Thank you for the question.
In my opening remarks, I referred to the staggering difference we see between 2011 and 2023. In 2011, at the height of the prescription opioid crisis—when as many as one in five Canadians reported using a medical-grade opioid, according to some surveys—we had 91 Albertans die of drug poisoning deaths, and those drugs were primarily opioids. Now, obviously, the numbers are astronomically higher than that.
What we started to see around 2012, when there was a series of very well-intended measures to limit access to prescription opioids at a population level, we saw a very dramatic decline in the population flow of prescription opioids that were either being prescribed to patients or being diverted and sold in the illegal markets.
In Edmonton, where I'm from, when I was doing my Ph.D. research in epidemiological surveys back in 2012, everyone I talked to who was using opioids was using hydromorphone pills that had either been purchased or been prescribed to them. Now that's virtually unheard of. We see so few people using those medications now. Everybody is using fentanyl.

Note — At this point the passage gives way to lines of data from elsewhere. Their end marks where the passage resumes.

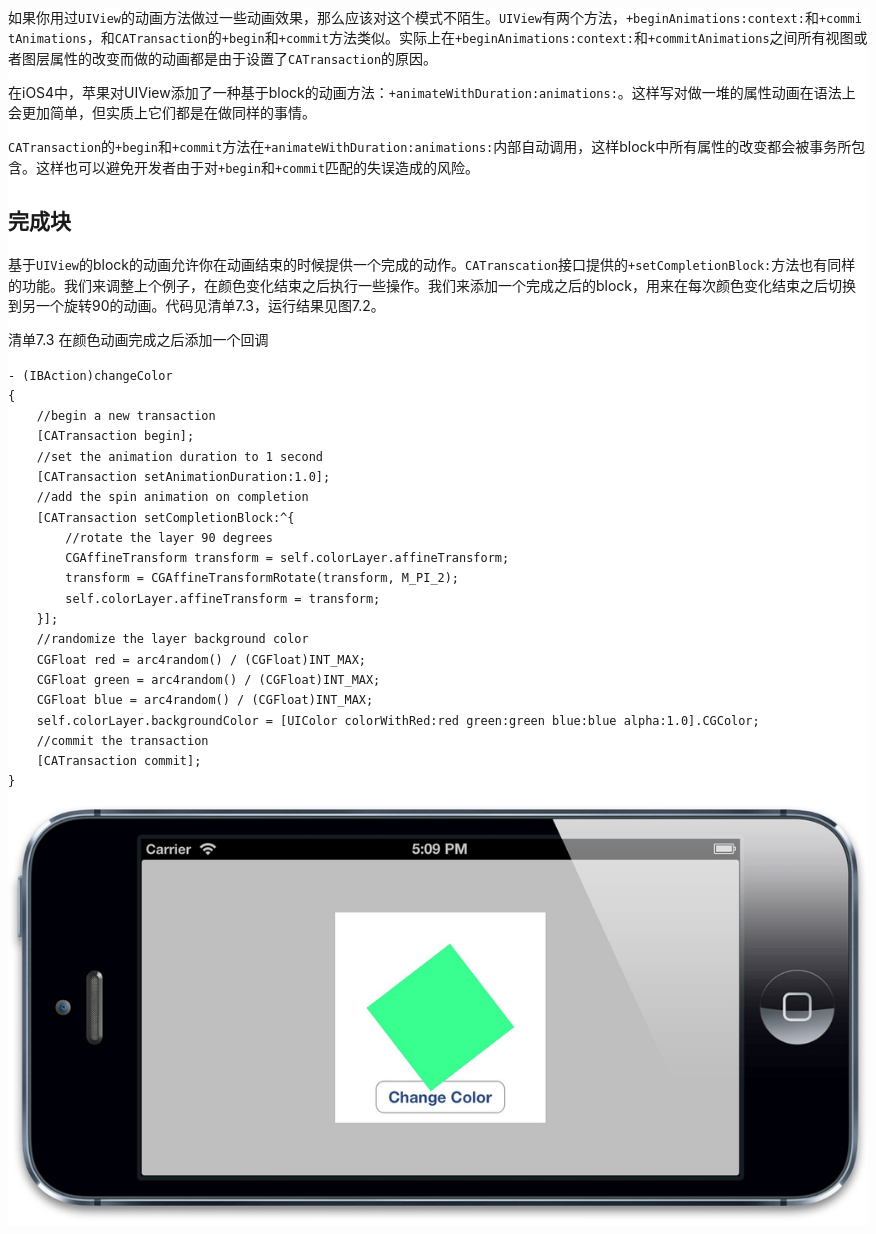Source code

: 如果你用过`UIView`的动画方法做过一些动画效果，那么应该对这个模式不陌生。`UIView`有两个方法，`+beginAnimations:context:`和`+commitAnimations`，和`CATransaction`的`+begin`和`+commit`方法类似。实际上在`+beginAnimations:context:`和`+commitAnimations`之间所有视图或者图层属性的改变而做的动画都是由于设置了`CATransaction`的原因。

在iOS4中，苹果对UIView添加了一种基于block的动画方法：`+animateWithDuration:animations:`。这样写对做一堆的属性动画在语法上会更加简单，但实质上它们都是在做同样的事情。

`CATransaction`的`+begin`和`+commit`方法在`+animateWithDuration:animations:`内部自动调用，这样block中所有属性的改变都会被事务所包含。这样也可以避免开发者由于对`+begin`和`+commit`匹配的失误造成的风险。

## 完成块

基于`UIView`的block的动画允许你在动画结束的时候提供一个完成的动作。`CATranscation`接口提供的`+setCompletionBlock:`方法也有同样的功能。我们来调整上个例子，在颜色变化结束之后执行一些操作。我们来添加一个完成之后的block，用来在每次颜色变化结束之后切换到另一个旋转90的动画。代码见清单7.3，运行结果见图7.2。

清单7.3 在颜色动画完成之后添加一个回调

```text
- (IBAction)changeColor
{
    //begin a new transaction
    [CATransaction begin];
    //set the animation duration to 1 second
    [CATransaction setAnimationDuration:1.0];
    //add the spin animation on completion
    [CATransaction setCompletionBlock:^{
        //rotate the layer 90 degrees
        CGAffineTransform transform = self.colorLayer.affineTransform;
        transform = CGAffineTransformRotate(transform, M_PI_2);
        self.colorLayer.affineTransform = transform;
    }];
    //randomize the layer background color
    CGFloat red = arc4random() / (CGFloat)INT_MAX;
    CGFloat green = arc4random() / (CGFloat)INT_MAX;
    CGFloat blue = arc4random() / (CGFloat)INT_MAX;
    self.colorLayer.backgroundColor = [UIColor colorWithRed:red green:green blue:blue alpha:1.0].CGColor;
    //commit the transaction
    [CATransaction commit];
}
```

![&#x56FE;7.2](../.gitbook/assets/7.2.jpeg)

What we believe has happened, according to the evidence we can piece together, is the decline in the prescribing of opioids corresponded with a fundamental shift in the illegal market toward novel synthetic opioids. Basically, we cracked down on prescribing, but we did not address demand. As a result, the illegal market innovated and now we have fentanyl, fentanyl's analogues, carfentanil, nitazene class opioids, fake benzodiazepines and a whole host of other very dangerous drugs that are the primary drugs circulating in the opioid supply, and it's contributing to a staggering amount of death that we have not seen before.
This trend is something we're seeing across Canada, particularly in B.C. and, later but now quite clearly, in Ontario and other parts of the country.